# Internal HDD for Sony Vaio Netbook



## patkim (Jun 27, 2013)

The existing HDD of my Sony Vaio Netbook has failed. Format fails and shows more than 500 bad sectors. It's more than 2 years old netbook and out of warranty now. The service center is quoting high price for replacement  and not offering any warranty on new HDD. I wish to buy and install one myself. Please suggest a good HDD for laptop/netbook. 
The existing specs are 320GB 5400 RPM SATA.

For laptop hdds, do they all have a standard physical size ? 
Is it easy to install one by yourself. As such I am quite familiar with handling desktops but so far never opened a laptop. 
Thanks..


----------



## kARTechnology (Jun 28, 2013)

patkim said:


> The existing HDD of my Sony Vaio Netbook has failed.
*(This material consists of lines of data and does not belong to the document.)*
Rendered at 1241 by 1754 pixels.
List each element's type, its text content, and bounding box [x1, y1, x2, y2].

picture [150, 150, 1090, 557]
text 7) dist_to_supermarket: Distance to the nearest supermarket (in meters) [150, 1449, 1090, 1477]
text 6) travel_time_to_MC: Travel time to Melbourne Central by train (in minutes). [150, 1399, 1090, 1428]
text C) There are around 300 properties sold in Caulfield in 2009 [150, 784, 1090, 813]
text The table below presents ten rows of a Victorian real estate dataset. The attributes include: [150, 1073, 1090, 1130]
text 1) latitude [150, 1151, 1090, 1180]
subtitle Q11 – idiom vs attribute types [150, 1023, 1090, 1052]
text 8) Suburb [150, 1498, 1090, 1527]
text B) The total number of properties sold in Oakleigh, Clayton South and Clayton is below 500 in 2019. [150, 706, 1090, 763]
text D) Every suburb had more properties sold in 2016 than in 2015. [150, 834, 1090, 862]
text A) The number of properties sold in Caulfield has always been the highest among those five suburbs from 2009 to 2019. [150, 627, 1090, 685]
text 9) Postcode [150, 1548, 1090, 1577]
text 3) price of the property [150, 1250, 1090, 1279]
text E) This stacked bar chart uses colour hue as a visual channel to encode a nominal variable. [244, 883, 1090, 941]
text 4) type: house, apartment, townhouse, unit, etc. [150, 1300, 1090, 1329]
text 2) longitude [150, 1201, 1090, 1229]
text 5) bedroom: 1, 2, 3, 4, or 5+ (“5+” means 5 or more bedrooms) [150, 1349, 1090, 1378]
Format fails and shows more than 500 bad sectors. It's more than 2 years old netbook and out of warranty now. The service center is quoting high price for replacement  and not offering any warranty on new HDD. I wish to buy and install one myself. Please suggest a good HDD for laptop/netbook.
> The existing specs are 320GB 5400 RPM SATA.
> 
> For laptop hdds, do they all have a standard physical size ?
> ...



Laptops Have 2.5" HDD
Yes it is easy... If you have the required Screw driver set for removing screws
I have removed my Sony laptop for changing screen, cleaning fan
My HDD can be removed without removing the whole thing... See at the back of laptop or post a photo of the back if you don't know Where to remove

If you dont want storage, but speed you can go for SSD but it is not reliable as HDD( can't say when it will fail, but shock proof)


----------



## patkim (Jul 2, 2013)

Thanks kARTechnology for your inputs. I was now able to remove the middle portion of the back side and could access & remove the HDD.

Thanks kARTechnology for your inputs. I was now able to remove the middle portion of the back side and could access & remove the HDD.


----------